→ Goal of the exercise: For this exercise, write out the whole listing below exactly, omitting its images.

→ Dataset extract:

---------------

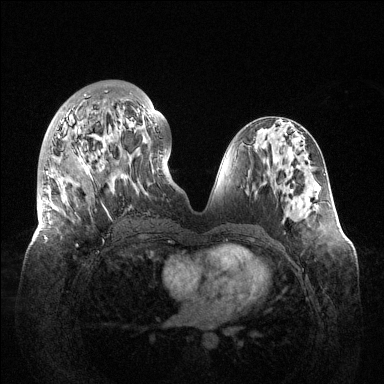
Breast MRI (dynamic contrast-enhanced), one axial slice. Slice 55 of 144 in the series (ordered by position). Dynamic contrast-enhanced series, time point 2 of 6 at this slice position (early post-contrast). 1.5 T. TE 1.5 ms, TR 4.6 ms. 384 × 384 image matrix. Female patient.
Annotated regions visible in this slice (semi-automatically segmented with operator editing):
- enhancing-tissue mask used for the functional tumour volume (all voxels passing the contrast-enhancement thresholds inside the analysis volume; usually the tumour): bounding box <40,94,157,246> (left, top, right, bottom; pixels)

---------------

→ Solution below:
Breast MRI (dynamic contrast-enhanced), one axial slice. Slice 55 of 144 in the series (ordered by position). Dynamic contrast-enhanced series, time point 2 of 6 at this slice position (early post-contrast). 1.5 T. TE 1.5 ms, TR 4.6 ms. 384 × 384 image matrix. Female patient.
Annotated regions visible in this slice (semi-automatically segmented with operator editing):
- enhancing-tissue mask used for the functional tumour volume (all voxels passing the contrast-enhancement thresholds inside the analysis volume; usually the tumour): bounding box <40,94,157,246> (left, top, right, bottom; pixels)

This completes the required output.